I consider the mere possibility of SQL injection a failure of engineering.
Like most things in new advances in tech. When SQL API's were first designed no attention was paid to security at all, it almost wasn't even an after thought. As a result, SQL injection is possible.
SQL, like the last letter in the name suggests, is a language. That being said, one can effectively think of it as a limited
scripting language for moving crap around in a DB. I emphasize the word scripting because it's the important factor in what makes SQL injection possible.
Like all scripting languages, every time it is ran from source it must first be lexically analyzed into a stream of tokens which is then parsed into an AST (abstract syntax tree) which is then stepped through by the runtime. This is roughly how most non compiled scripting languages work on run. The exception would be non scripting languages such a C/C++ which are compiled once instead, meaning the parsing/compilation process only happens once.

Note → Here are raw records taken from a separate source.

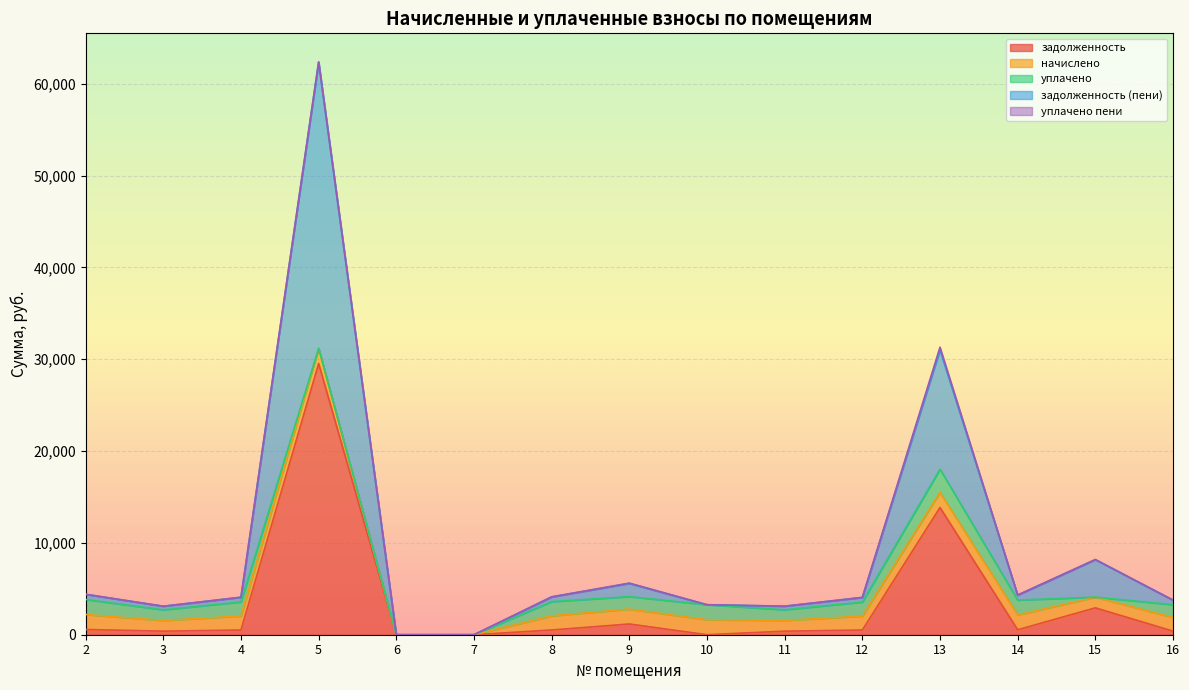

What are all the series names shown in the legend?

задолженность, начислено, уплачено, задолженность (пени), уплачено пени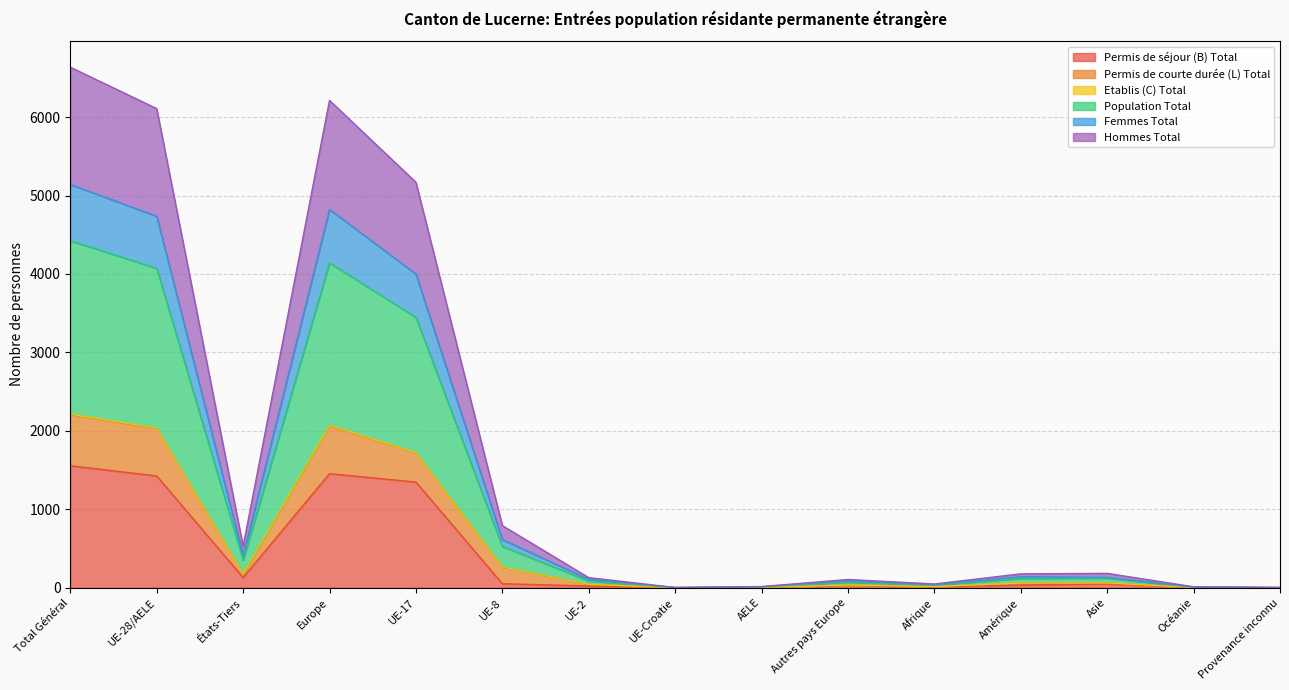

Does the chart have visible grid lines?

Yes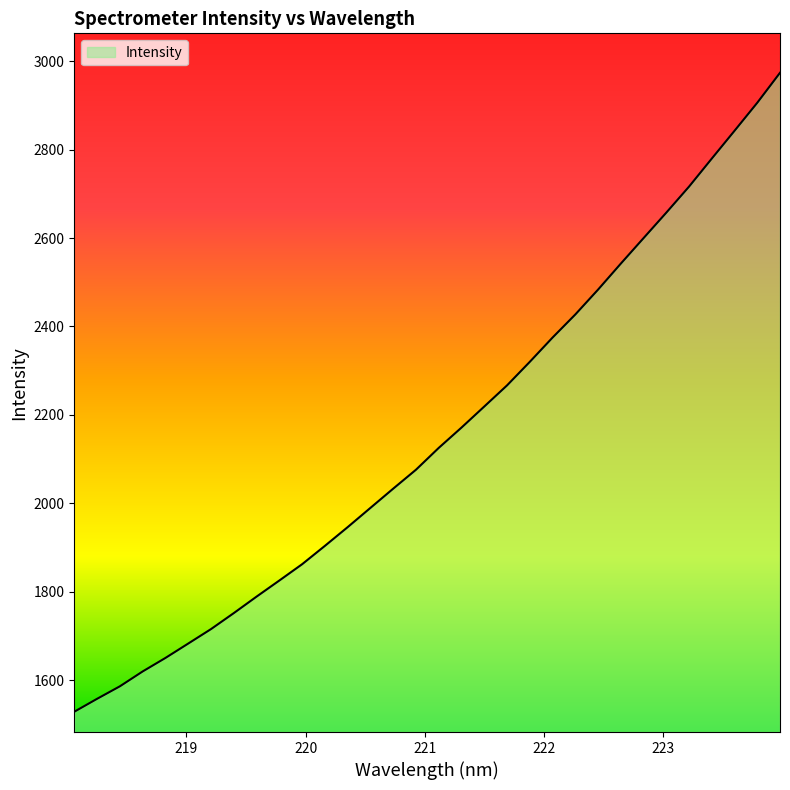

What is the difference between the maximum and minimum values?

1444.8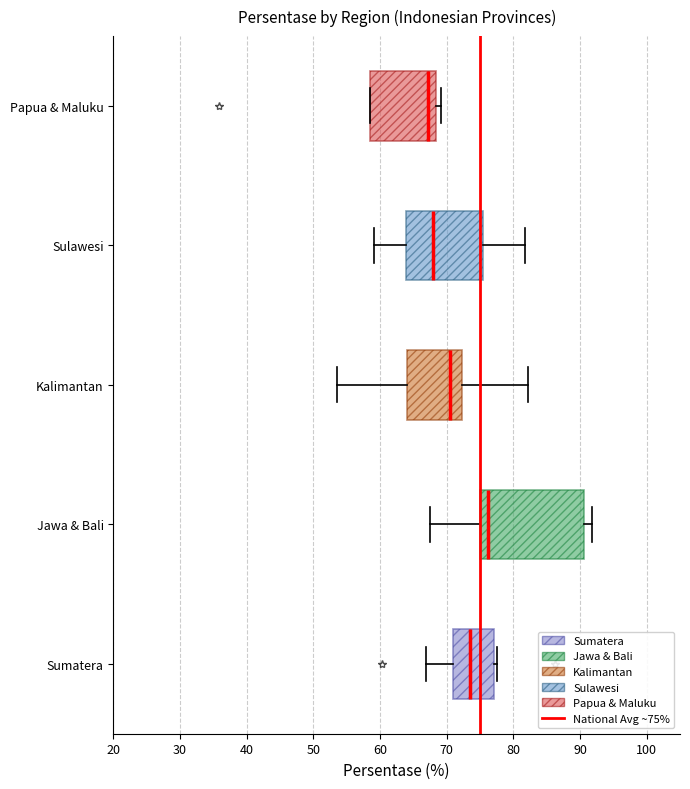

Reading bottom to top, read every box against the x-axis: the position of its median line, the range the box covers, and the ends of its whiskers. The values are not printed on the chart, so give them approximately, as read against the axis.

Sumatera: median 73, box 71 to 77, whiskers 67 to 78
Jawa & Bali: median 76, box 75 to 91, whiskers 67 to 92
Kalimantan: median 71, box 64 to 72, whiskers 54 to 82
Sulawesi: median 68, box 64 to 75, whiskers 59 to 82
Papua & Maluku: median 67, box 59 to 68, whiskers 59 to 69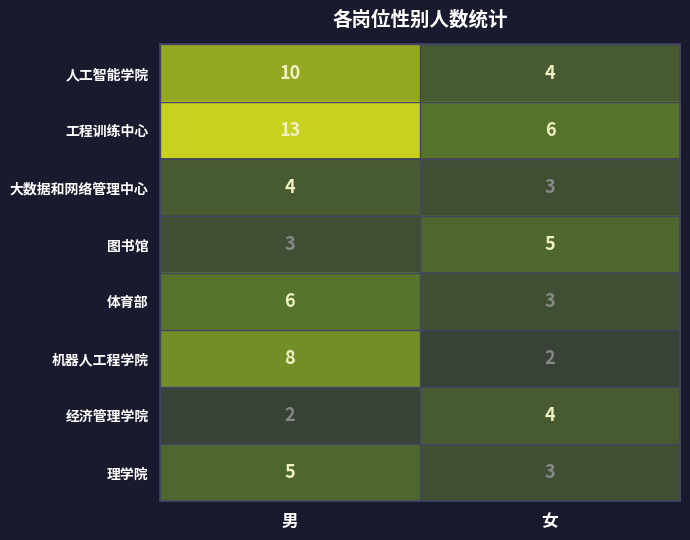

Which series has the largest range (max minus min)?

工程训练中心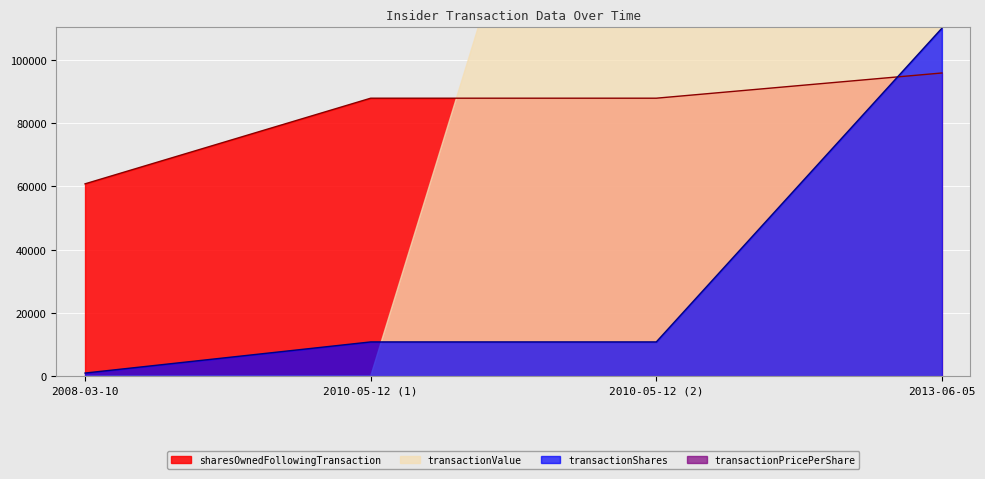

How many times do transactionShares and sharesOwnedFollowingTransaction cross each other?

1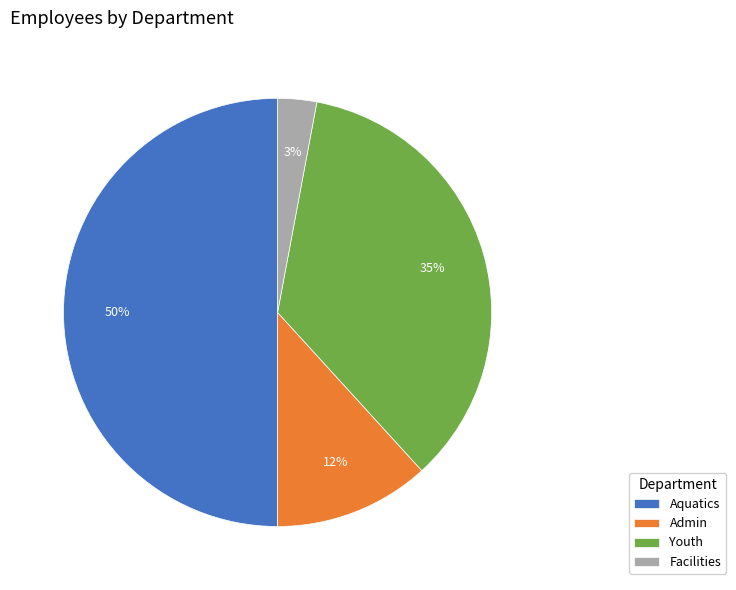

To the nearest percent, what portion does Admin represent?

12%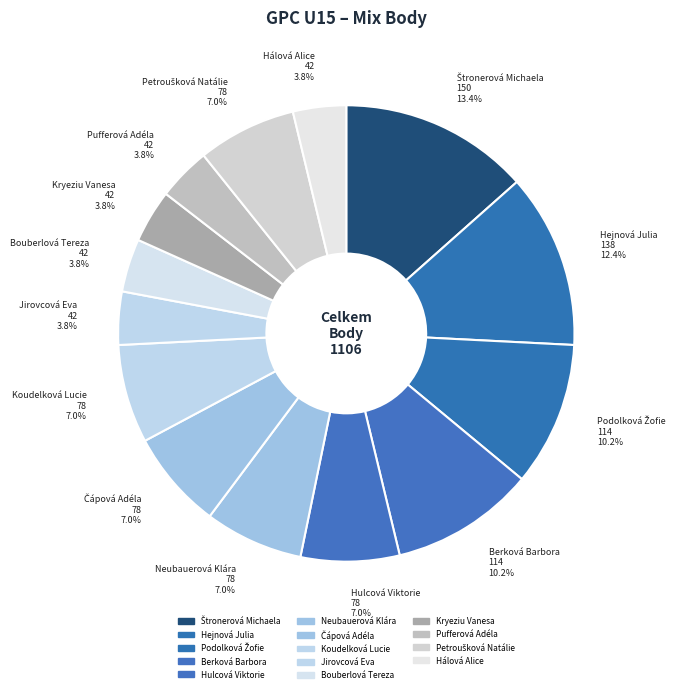

To the nearest percent, what is the difference between the largest and smallest slice percentages?

10%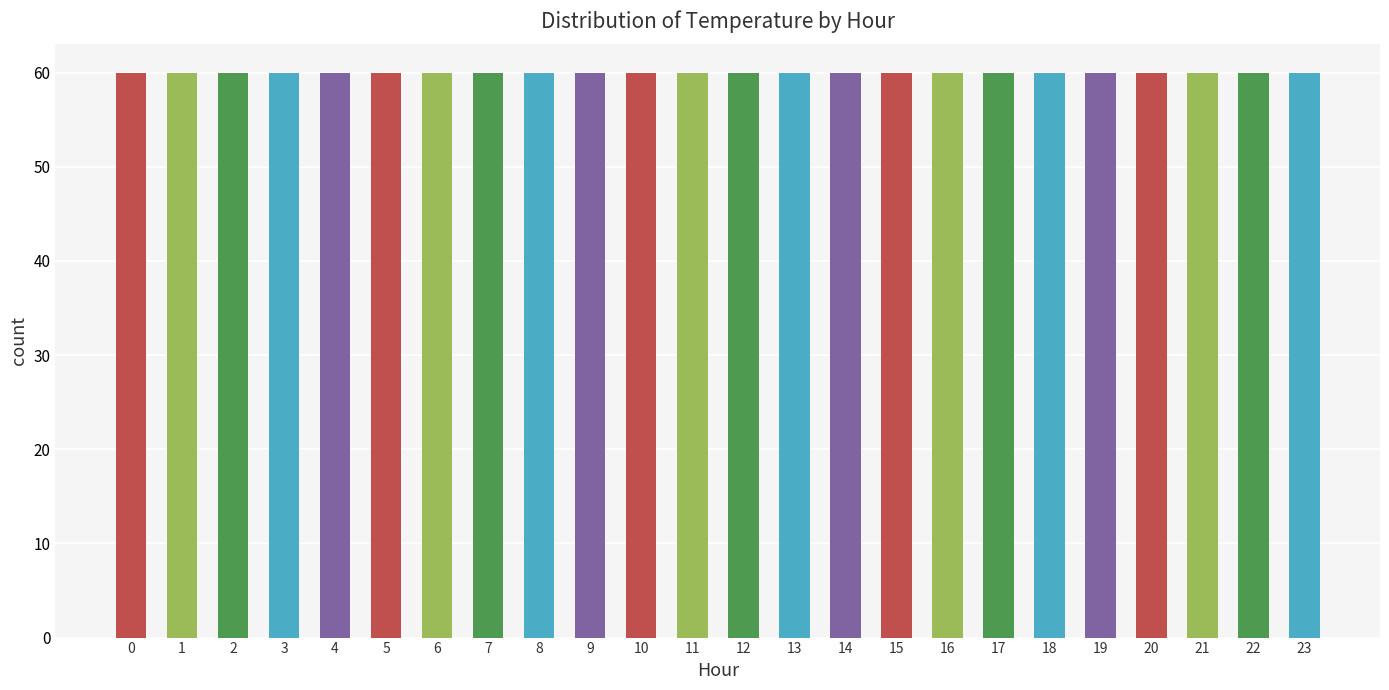

Count the number of data series in this chart.

1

SQL's original weakness to injection had everything to do with bad engineering. It's the mistake of letting the user add an arbitrary string of ascii to the buffer
before it is lexically analyzed and then parsed. If user data were to be referenced via symbol tables from the AST after compilation has taken place, then SQL injection would of never have been possible.
Thankfully, MySQL and others have followed suite and created a mechanism known as prepared statements (
http://dev.mysql.com/tech-resources/art ... ments.html ). They work by first compiling the query and then binding user data after the compilation process. The result is that since compilation has already taken place, the user data is just that, user data and can do absolutely nothing to modify the structure of the underlying AST.
You can think of non prepared statements as an eval() statement in JavaScript, eval() effectively parses all data within it's argument as if it were native code. Traditional SQL works in a similar manner.
However, prepared statements work like GCC or VS, which is to say it's a compiler that compiles the query before hand and passes the user data in later.